Extract:
SECURITIES AND EXCHANGE COMMISSION

Washington, D.C. 20549

 

FORM 8-K

 

CURRENT REPORT

Pursuant to Section 13 or 15(d) of The Securities Exchange Act of 1934

 

Date of report (Date of earliest event reported): June 26, 2014

 

Talmer Bancorp, Inc.

(Exact name of registrant as specified in its charter)

 

Michigan
(State or other jurisdiction of
incorporation)

 

001-36308

(Commission File Number)

 

61-1511150
(IRS Employer
Identification No.)

 

2301 West Big Beaver Rd., Suite 525
Troy, Michigan
(Address of principal executive offices)

 

48084

(Zip Code)

 

(248) 498-2802

(Registrant’s telephone number, including area code)

 

Not Applicable

(Former name or former address, if changed since last report)

 

Check the appropriate box below if the Form 8-K filing is intended to simultaneously satisfy the filing obligation of the registrant under any of the following provisions (see General Instruction A.2. below):

 

o            Written communications pursuant to Rule 425 under the Securities Act (17 CFR 230.425)

 

o            Soliciting material pursuant to Rule 14a-12 under the Exchange Act (17 CFR 240.14a-12)

 

o            Pre-commencement communications pursuant to Rule 14d-2(b) under the Exchange Act (17 CFR 240.14d-2(b))

 

o            Pre-commencement communications pursuant to Rule 13e-4(c) under the Exchange Act (17 CFR 240.13e-4(c))

 

 

 



 

Item 5.02.  Departure of Directors or Certain Officers; Election of Directors; Appointment of Certain Officers; Compensatory Arrangements of Certain Officers.

 

On June 26, 2014, Talmer Bancorp, Inc.’s Compensation Committee of the Board of Directors, under authority from the Board of Directors, adopted the Talmer Bancorp, Inc. Executive Deferred Compensation Plan (the “Plan”).  The Plan provides deferred compensation benefits to certain eligible associates, including (i) members of the Board of Directors and (ii) a select group of key management.  The Plan will be administered by a committee appointed by the Board (the “Committee”), which will have full discretionary power and authority to interpret the Plan, to prescribe, amend and rescind rules, forms and procedures necessary or appropriate to administer the Plan and to determine those eligible to participate in the Plan.  The Plan is an “unfunded” plan of deferred compensation payable out of the general assets of Talmer Bancorp, Inc.  The Plan is intended to comply with the requirements of Section 409A of the Internal Revenue Code of 1986, as amended, and the regulations thereunder.  Participants in the Plan will have the status of unsecured general creditors of Talmer Bancorp, Inc. with respect to amounts credited to their accounts under the Plan.

 

The Plan allows participants to irrevocably elect to defer a percentage of their compensation otherwise payable to them until the date specified under the distribution option elected by the participant in their enrollment agreement (consisting of the flexible distribution option or the retirement distribution option).  The initial maximum compensation deferral under the Plan is 85% of base salary and commissions and 100% of bonuses.  Director participants may defer up to 100% of the cash portion of their retainer.  These maximum deferral amounts may be changed by the Committee in its discretion.  The Committee may also, in its discretion, make supplemental contributions to a participant’s retirement distribution account in the form of (i) a restorative match, to the extent a participant’s compensation for purposes of the 401(k) Plan is reduced by reason of compensation deferrals made under the Plan, or (ii) discretionary contributions, in an amount designated by the Committee, or, with respect to the Chief Executive Officer, the Talmer Bancorp, Inc. Board of Directors. These supplemental contributions will vest upon the participant completing two continuous years of service as determined by the Committee.  A participant who has a separation from service (as defined in the Plan) prior to full vesting will irrevocably forfeit any supplemental contributions that have not vested, unless the Committee determines otherwise.  In the event the participant is terminated for Cause (as defined in the Plan), the participant will forfeit all supplemental contributions (whether or not vested) and shall be required to repay the Company any supplemental contributions previously distributed to the participant.

What you need to do:
• 1. According to the Talmer Bancorp filing, how long must a participant serve before supplemental contributions vest?
• 2. Carry on the Talmer Bancorp filing's account of its Executive Deferred Compensation Plan, starting after its last sentence.
The items have no connection to the Talmer Bancorp filing.

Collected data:
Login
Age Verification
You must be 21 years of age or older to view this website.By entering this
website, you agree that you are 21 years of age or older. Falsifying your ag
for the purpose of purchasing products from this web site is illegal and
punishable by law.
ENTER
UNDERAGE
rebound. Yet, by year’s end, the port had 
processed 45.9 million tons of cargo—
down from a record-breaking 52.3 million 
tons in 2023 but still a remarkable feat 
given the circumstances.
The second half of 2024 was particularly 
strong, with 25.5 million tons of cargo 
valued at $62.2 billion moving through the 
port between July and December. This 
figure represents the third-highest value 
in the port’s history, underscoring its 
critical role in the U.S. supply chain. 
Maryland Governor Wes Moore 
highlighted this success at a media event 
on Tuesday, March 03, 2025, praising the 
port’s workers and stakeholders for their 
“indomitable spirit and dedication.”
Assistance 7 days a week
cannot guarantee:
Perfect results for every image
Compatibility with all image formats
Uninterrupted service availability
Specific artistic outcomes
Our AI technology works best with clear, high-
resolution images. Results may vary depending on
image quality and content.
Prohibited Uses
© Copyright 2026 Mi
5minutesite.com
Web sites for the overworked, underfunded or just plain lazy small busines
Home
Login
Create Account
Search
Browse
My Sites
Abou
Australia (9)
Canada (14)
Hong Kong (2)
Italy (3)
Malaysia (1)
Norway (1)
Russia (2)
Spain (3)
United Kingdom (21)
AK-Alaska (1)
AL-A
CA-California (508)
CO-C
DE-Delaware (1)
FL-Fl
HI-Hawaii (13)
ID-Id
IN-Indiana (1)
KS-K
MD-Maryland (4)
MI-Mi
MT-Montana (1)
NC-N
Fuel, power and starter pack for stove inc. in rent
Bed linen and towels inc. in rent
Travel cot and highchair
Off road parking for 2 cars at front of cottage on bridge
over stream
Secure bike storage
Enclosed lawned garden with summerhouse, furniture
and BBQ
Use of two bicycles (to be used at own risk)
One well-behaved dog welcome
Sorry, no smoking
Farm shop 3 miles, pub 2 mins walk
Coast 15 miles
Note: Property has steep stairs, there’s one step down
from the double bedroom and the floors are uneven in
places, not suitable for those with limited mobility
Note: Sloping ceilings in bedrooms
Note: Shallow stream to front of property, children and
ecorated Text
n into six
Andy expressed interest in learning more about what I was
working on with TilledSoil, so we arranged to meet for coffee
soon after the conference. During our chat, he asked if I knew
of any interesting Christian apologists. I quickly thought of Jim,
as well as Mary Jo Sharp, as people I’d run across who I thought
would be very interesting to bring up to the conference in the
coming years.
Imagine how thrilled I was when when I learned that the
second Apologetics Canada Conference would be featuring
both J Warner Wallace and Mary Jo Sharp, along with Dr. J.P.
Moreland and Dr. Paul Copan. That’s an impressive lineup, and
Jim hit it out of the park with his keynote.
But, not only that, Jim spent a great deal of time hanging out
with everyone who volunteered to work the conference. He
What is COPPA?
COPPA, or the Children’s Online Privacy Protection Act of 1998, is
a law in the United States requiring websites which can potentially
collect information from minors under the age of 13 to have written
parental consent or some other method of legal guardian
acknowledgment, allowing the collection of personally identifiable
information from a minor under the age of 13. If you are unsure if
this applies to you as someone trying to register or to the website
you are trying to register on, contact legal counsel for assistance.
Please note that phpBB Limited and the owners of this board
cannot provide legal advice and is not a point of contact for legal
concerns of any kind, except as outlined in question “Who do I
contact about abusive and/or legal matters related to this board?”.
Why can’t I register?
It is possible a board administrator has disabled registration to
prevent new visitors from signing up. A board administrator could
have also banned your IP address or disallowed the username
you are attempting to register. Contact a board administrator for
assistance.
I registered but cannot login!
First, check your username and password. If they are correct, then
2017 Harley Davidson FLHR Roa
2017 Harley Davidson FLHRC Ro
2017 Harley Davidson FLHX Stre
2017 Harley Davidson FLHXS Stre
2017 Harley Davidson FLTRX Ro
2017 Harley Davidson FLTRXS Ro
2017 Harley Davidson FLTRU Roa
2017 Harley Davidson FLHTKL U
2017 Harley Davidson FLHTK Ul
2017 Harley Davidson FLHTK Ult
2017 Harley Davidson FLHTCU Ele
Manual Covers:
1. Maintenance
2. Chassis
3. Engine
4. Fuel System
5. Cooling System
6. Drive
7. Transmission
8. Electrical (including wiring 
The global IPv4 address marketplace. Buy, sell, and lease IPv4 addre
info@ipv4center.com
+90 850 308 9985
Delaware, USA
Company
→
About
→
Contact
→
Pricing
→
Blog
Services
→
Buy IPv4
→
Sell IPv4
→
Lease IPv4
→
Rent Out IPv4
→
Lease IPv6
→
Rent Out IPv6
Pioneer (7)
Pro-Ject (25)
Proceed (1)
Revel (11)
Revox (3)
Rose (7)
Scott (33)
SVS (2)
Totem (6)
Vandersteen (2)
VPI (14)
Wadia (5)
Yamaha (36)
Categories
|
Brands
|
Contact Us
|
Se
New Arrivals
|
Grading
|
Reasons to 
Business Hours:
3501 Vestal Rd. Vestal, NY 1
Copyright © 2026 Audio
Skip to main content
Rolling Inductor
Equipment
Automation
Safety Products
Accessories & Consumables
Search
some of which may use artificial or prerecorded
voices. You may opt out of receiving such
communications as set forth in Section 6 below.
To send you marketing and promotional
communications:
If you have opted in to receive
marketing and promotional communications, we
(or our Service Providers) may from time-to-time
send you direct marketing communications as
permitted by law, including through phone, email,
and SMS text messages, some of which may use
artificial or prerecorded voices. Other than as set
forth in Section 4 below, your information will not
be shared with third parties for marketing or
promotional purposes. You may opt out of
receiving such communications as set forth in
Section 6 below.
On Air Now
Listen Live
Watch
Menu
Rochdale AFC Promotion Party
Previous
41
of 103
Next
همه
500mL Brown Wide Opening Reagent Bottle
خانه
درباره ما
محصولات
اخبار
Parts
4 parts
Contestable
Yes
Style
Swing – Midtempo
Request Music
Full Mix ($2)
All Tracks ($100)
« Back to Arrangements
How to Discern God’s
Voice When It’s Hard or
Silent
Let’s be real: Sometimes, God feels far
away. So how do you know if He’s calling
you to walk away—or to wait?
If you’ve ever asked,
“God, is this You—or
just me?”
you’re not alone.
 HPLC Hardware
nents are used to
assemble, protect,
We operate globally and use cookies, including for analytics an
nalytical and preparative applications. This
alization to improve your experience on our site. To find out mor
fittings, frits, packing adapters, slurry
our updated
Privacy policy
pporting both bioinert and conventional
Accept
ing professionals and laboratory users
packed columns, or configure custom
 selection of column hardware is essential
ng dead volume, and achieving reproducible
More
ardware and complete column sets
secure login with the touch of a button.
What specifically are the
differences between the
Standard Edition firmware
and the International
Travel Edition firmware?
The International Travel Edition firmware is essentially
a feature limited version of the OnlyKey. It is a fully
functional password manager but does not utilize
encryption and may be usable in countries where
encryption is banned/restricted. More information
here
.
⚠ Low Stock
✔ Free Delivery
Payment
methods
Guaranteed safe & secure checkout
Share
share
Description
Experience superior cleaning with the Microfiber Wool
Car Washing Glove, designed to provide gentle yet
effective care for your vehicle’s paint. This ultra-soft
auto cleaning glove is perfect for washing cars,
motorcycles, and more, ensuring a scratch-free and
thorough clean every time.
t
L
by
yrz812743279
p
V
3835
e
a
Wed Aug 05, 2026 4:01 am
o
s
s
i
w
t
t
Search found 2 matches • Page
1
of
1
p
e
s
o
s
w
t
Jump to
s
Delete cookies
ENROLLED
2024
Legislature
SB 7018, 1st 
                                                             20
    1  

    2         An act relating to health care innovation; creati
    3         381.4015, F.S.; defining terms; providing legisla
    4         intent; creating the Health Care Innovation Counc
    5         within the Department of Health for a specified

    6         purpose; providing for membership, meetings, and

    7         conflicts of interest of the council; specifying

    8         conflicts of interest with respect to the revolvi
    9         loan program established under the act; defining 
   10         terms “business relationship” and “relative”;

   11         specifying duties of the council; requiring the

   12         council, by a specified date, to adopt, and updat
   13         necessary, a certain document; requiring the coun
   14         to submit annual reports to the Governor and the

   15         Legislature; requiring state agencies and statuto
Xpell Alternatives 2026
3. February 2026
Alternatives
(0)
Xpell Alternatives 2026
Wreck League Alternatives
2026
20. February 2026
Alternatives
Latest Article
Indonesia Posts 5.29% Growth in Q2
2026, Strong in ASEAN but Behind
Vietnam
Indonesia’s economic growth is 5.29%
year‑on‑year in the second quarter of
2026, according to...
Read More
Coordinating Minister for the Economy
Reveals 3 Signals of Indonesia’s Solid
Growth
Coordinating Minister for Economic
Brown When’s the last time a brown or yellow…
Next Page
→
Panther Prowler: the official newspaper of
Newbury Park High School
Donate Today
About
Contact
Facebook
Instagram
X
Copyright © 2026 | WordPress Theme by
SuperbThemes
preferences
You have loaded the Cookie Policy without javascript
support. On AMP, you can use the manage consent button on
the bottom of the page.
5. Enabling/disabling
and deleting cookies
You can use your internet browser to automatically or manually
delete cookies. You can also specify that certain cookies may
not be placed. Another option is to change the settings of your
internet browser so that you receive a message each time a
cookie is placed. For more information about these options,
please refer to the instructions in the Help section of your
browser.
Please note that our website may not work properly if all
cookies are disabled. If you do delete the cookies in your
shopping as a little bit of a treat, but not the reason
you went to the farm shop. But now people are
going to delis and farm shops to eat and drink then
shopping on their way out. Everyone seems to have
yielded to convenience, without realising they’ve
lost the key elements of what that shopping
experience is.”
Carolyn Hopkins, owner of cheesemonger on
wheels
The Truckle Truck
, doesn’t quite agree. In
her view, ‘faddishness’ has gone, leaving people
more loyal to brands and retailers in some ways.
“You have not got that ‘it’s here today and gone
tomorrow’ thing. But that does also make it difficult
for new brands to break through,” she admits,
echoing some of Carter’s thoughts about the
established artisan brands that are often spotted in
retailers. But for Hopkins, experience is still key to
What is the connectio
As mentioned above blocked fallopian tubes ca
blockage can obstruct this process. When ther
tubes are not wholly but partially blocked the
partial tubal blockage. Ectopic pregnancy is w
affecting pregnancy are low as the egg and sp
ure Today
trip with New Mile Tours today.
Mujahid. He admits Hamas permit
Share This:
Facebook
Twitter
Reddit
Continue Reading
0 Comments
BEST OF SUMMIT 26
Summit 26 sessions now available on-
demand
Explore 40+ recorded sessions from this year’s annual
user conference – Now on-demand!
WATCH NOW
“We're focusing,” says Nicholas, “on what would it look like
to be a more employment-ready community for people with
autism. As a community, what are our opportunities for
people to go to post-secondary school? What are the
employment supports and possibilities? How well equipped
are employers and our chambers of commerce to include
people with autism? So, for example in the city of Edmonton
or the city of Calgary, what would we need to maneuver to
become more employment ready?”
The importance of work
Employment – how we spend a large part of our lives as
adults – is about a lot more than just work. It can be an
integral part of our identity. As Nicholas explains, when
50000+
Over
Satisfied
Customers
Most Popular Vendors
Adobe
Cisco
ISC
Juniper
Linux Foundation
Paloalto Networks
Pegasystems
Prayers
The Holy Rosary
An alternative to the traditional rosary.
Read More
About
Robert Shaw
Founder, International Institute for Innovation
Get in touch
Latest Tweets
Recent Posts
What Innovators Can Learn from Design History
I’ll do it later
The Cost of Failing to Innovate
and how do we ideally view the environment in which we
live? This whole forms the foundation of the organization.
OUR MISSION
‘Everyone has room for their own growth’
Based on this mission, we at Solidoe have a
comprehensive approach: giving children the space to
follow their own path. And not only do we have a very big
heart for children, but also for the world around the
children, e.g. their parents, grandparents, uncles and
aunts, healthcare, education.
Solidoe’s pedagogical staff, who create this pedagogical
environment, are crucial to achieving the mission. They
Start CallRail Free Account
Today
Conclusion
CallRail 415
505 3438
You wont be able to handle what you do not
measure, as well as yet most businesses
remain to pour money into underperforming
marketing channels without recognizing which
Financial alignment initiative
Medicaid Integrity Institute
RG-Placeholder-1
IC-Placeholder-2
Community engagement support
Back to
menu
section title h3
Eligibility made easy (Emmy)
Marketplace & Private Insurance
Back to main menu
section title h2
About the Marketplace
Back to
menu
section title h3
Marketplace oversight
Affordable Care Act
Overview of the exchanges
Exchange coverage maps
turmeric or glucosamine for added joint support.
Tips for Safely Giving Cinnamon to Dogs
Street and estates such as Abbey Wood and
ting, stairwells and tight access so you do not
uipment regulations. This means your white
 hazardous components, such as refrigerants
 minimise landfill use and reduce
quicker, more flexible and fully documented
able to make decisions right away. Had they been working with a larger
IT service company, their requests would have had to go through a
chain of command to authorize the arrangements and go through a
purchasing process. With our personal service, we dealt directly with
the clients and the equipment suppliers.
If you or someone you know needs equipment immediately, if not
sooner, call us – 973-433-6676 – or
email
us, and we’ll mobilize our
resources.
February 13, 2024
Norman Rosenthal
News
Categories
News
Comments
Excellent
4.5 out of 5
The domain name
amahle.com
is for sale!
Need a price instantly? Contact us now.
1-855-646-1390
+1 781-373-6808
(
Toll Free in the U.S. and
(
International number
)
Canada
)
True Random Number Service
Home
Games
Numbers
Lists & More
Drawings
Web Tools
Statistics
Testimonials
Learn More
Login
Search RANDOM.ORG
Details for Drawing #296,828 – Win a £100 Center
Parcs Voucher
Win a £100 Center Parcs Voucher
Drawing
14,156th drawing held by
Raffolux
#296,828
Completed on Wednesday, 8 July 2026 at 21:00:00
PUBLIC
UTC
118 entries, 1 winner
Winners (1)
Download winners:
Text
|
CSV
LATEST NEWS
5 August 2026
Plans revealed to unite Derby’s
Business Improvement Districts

Answers in order:
• 1. Supplemental contributions vest once the participant completes two continuous years of service, as determined by the Committee.

• 2.
 

The Committee will establish and maintain separate distribution accounts with respect to each participant in the Plan, including a retirement distribution account and/or up to five flexible distribution accounts.  The participant’s distribution accounts will be credited with returns in accordance with the investment options elected by the participant.  Investment options under the Plan will correspond to certain investment portfolios designated by the Committee.

 

A participant will be entitled to receive a distribution of benefits under the retirement distribution option of the Plan upon the participant’s separation from service on account of retirement in either a lump sum or in annual installments over a period not to exceed 15 years, as elected by the participant in the enrollment agreement.  If the participant has a separation from service prior to retirement, other than on account of his or her death, the participant’s retirement distribution account will be distributed in a lump sum on the first plan distribution date (as defined in the Plan) that occurs at least 13 months after his or her separation from service.  Benefits under the flexible enrollment option will be paid to participants as elected in his or her enrollment agreement in either a lump sum or in annual installments, provided that the elected number of years of deferral prior to the commencement of payments and the number of annual installments cannot exceed 15.  In accordance with the terms of the Plan, distributions will also be made to a participant’s beneficiaries upon the participant’s death or to the participant if he or she suffers an unforeseen financial emergency, as determined by the Committee.

 

The description of the Plan is not complete and is qualified in its entirety by reference to the Plan filed as Exhibit 10.1 to this Current Report on Form 8-K, which is incorporated into this Item 5.02 by reference.

 

Item 9.01  Financial Statements and Exhibits.

 

(d)                                                                                                         Exhibits

 

Exhibit No.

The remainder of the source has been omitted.